La Giunta della Regione Umbria ha vietato l’utilizzo della pillola abortiva RU486 in day hospital e con terapia domiciliare. Le donne che vorranno farvi ricorso dovranno essere ricoverate tre giorni. Una decisione gravissima che non rispetta le donne. La pillola abortiva costituisce nel nostro paese il tipo di aborto farmacologico al quale si ricorre spesso per un’interruzione di gravidanza entro i primi due mesi.
Si tratta di una pratica che, in Italia, raccoglie oggi molte adesioni. In realtà la RU486 è solo una parte dell’aborto farmacologico, che utilizza due farmaci diversi, la Myfegine, che è la vera e propria RU 486, e una prostaglandina, assunta due giorni dopo la prima pillola, che aiuta a completare il processo abortivo nel giro di una settimana. L’intero processo abortivo dura circa una settimana/nove giorni, dopo il quale si torna lentamente alla normalità. L’aborto farmacologico funziona con una percentuale che sfiora il 99%.
La decisione abortiva, come tutte le donne sanno bene, non è mai presa a cuor leggero. Complicare questo percorso obbligando le donne al ricovero, come la Regione Umbria ha deciso, non solo è ingiusto, ma dà un colpo all’autonomia decisionale e alla privacy delle donne e soprattutto alla Legge 194 del 22 maggio 1978, che fu conquistata dopo lunghe e dure lotte.
Legge già molto ostacolata dall’obiezione di coscienza che in alcune regioni italiane interessa purtroppo la maggior parte dei ginecologi. La decisione della Presidente Donatella Tesei di aumentare da uno a tre i giorni previsti per il ricovero per l’aborto farmacologico, è diventata un caso nazionale. Una decisione unilaterale condannata dalle forze politiche di opposizione in giunta regionale, che l’hanno giudicata un atto grave.
Bene ha fatto il Ministro della Salute Speranza a chiedere subito un nuovo parere al Consiglio Superiore di Sanità che, in verità, nel 2010 aveva scaricato sulle regioni la decisione di scegliere la procedura da seguire tra ricovero e day hospital.

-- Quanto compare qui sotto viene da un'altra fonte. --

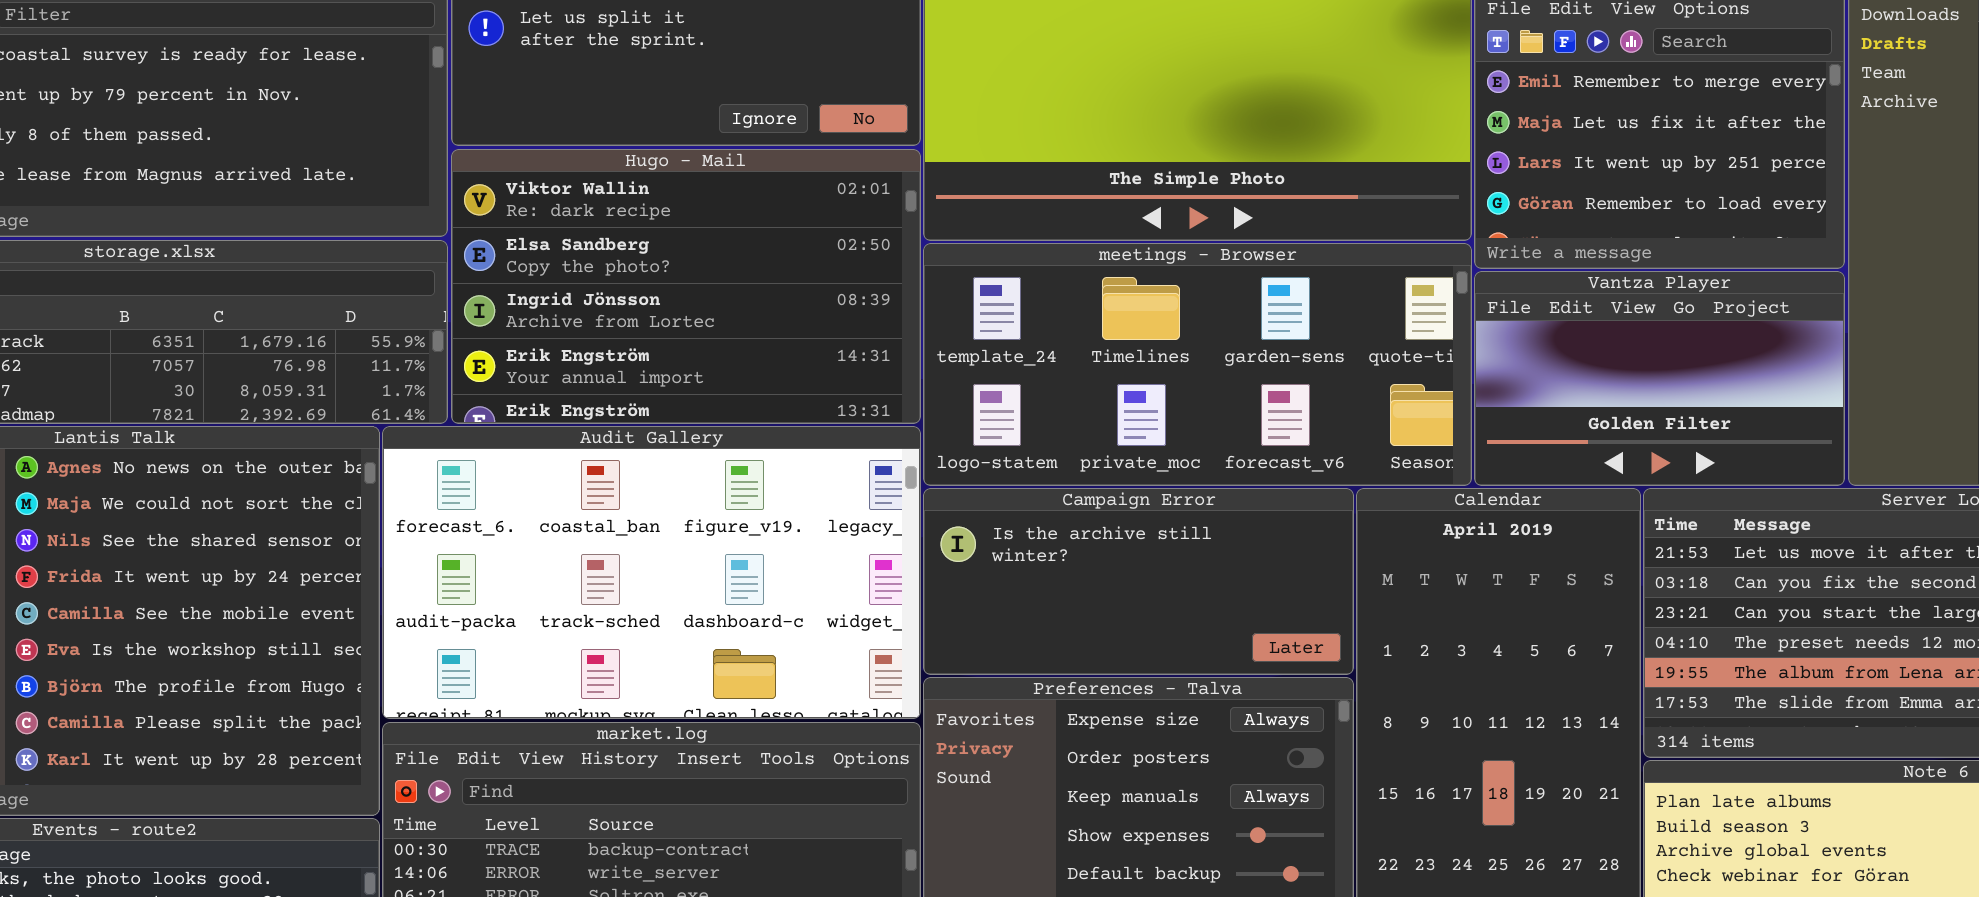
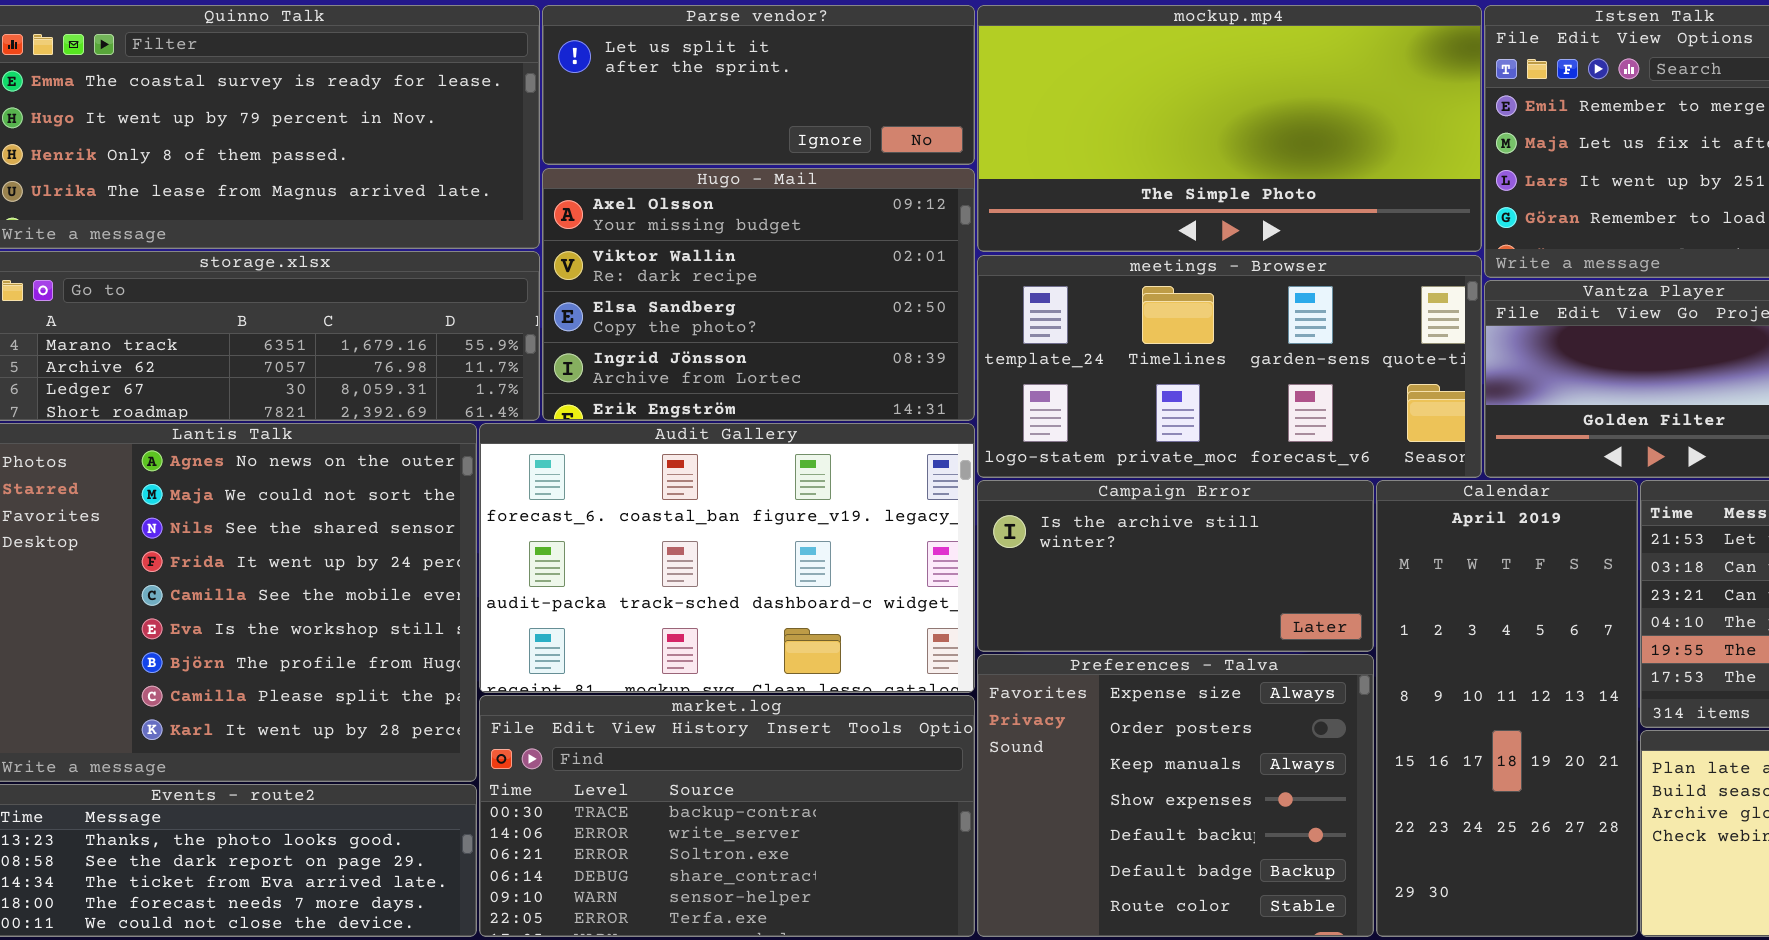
Hugo - Mail: [451,149,921,424] -> [542,168,975,421], scrolled up 1 row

Molto appropriato è sembrato l’intervento della vice ministro dell’economia, Laura Castelli, che ha dichiarato all’AdnKronos: “I diritti delle donne non si toccano. La Legge 194 va rispettata e applicata, anche dalle regioni. A partire dall’Umbria, dove una donna, ed è la cosa che mi lascia più perplessa, pensa di farci tornare indietro nel tempo di oltre 40 anni”.
In realtà dietro questa decisione della Regione Umbria si nascondono forze politiche che vogliono rimettere in discussione molte conquiste democratiche degli ultimi anni. Forze che dimenticano che la legge 194 fu innanzitutto il risultato di anni di lotte delle donne, che portarono nel 1978 un ampio schieramento politico ad approvare una legge di civiltà, che garantisce il diritto alla procreazione cosciente e responsabile, riconosce il valore sociale della maternità e tutela la vita umana dal suo inizio (art.1).
Come sempre le donne chiedono solo una cosa, che il tema dell’aborto non diventi un’occasione di scontro politico, ma resti un tema sul quale solo le donne possono autodeterminarsi e scegliere.